Actually, Matzek was available to the Reds, lasting until the Rockies drafted him 11th. Sometime in the following seven months, though, Castellini OK'd $30.25 million for a power lefty nearly eight times more expensive than Matzek.

"We picked it up just around Christmas," Jocketty said.

Diluting some of the risk, Jocketty deferred most of the $16 million signing bonus for at least four years.

The Reds talk like both Chapman and Leake could be pitching for them this summer. On the same list is a pitcher who's far more proven than either of them: Edinson Volquez, who is coming off Tommy John surgery. WIth the Reds two years ago, Volquez was 17-6 with a 3.21 ERA in 196 innings. His elbow gave out after nine outings last year.

"We'll get Volquez back probably in late July," Jocketty said.

"That's like getting a top-line free agent this summer," said Reds manager Dusty Baker.

I'm happy with [Chapman] signing because it makes people see who we are. ... Before, nobody knew who we were. Everybody just knows we lose.
-- Brandon Phillips
While detours seem as likely as not to await Chapman, if only because pitching prospects are so fragile, he wouln't be Jocketty's first big-ticket move to pan out. Far from it.

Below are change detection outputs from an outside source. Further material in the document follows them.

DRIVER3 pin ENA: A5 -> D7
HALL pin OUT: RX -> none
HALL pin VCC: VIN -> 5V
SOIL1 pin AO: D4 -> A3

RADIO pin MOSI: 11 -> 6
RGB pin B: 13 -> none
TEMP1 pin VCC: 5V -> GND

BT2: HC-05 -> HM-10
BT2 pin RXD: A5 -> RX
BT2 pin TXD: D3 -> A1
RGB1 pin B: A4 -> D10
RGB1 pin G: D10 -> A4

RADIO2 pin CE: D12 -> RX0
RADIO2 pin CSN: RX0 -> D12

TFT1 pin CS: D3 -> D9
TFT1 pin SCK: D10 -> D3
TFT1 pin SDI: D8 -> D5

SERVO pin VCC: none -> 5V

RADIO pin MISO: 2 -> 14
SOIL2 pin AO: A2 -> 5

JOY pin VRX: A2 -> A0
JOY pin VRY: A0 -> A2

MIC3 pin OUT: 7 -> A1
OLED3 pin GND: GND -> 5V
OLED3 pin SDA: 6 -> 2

"Walt is amazing at the big deals," said longtime friend Kevin Towers, who was San Diego's GM from 1995-2009.

Jocketty, hired by the Reds in early 2008, had quite a run in St. Louis. In his 13 seasons with the Cardinals that yielded seven playoff berths and a World Series title, he acquired stars such as Jim Edmonds, Chris Carpenter, Mark McGwire, Scott Rolen and Larry Walker. His seven-year, $100-million deal for Albert Pujols in 2004 has appeared more prescient with each passing year.

"Walt's underrated," Towers said.

Baker and the Reds' players were elsewhere in 2001, when Cincinnati, coming off a second-place finish in the National League Central, lost 96 games. It has known only losing seasons since. The skid from 2001-09 is the franchise's longest since 1945-55. Even the team's Johnny Come Latelies -- among them Johnnie B. Baker Jr. -- say it's well past time to win.

"Yeah, big time," said Baker, the former Giants and Cubs manager who is in the final year of the three-year contract that brought him to Cincinnati. "We came close to [finishing with a winning record] last year, but a lot of guys got hurt."

Reds folks say Baker, who has Jocketty in his corner, seems more relaxed than he was in his first two years with the club. Maybe it's the faint smell of the Pacific Ocean. Baker is a Californian, and the Reds, after training in Sarasota, Fla. since 1998, have moved west to Arizona. They and the Indians share the western-most site in the majors. Baker describes Midwesterners as "good-hearted, good-spirited people," but he's still a West Coast guy.

"I love it here," he said while watching the Reds' best hitter, Joey Votto, slam a pitch to left field. "I miss the water a little bit, because I love to fish."

His players are no less upbeat, or determined.

Arroyo called it an "end of the road" season for several Reds players.

"Either we get something done with the veterans here, or I think they're pretty much going to go all young," he said.

Brandon Phillips, the team's second baseman and Most Valuable Player in two of the last three years, smiled as he talked about Chapman. Although seeing an unproven player get so much money might rankle veterans with other clubs, the Reds have been irrelevant for too long to be anything but excited, Phillips said.

"September 2006 was the last time I remember us having a winning team," Phillips said. "Then we went to the West Coast and fell off the map. We haven't been good since."

Nodding at Chapman across the clubhouse, he smiled again.

"I'm glad he got $30 million. He deserves it because he's athletic, and, man, he throws 100 miles per hour. I'm happy with his signing because it makes people see who we are and brings attention to us. Before, nobody knew who we were. Everybody just knows we lose."